*Action item:*
Please retype the lines below without changing anything.

==============================

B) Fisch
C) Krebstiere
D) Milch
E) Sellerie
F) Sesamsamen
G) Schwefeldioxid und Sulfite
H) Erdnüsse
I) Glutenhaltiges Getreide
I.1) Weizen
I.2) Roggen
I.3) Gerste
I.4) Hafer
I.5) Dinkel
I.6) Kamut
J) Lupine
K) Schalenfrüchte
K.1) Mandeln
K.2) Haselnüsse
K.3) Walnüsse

==============================

*Your solution:*
B) Fisch
C) Krebstiere
D) Milch
E) Sellerie
F) Sesamsamen
G) Schwefeldioxid und Sulfite
H) Erdnüsse
I) Glutenhaltiges Getreide
I.1) Weizen
I.2) Roggen
I.3) Gerste
I.4) Hafer
I.5) Dinkel
I.6) Kamut
J) Lupine
K) Schalenfrüchte
K.1) Mandeln
K.2) Haselnüsse
K.3) Walnüsse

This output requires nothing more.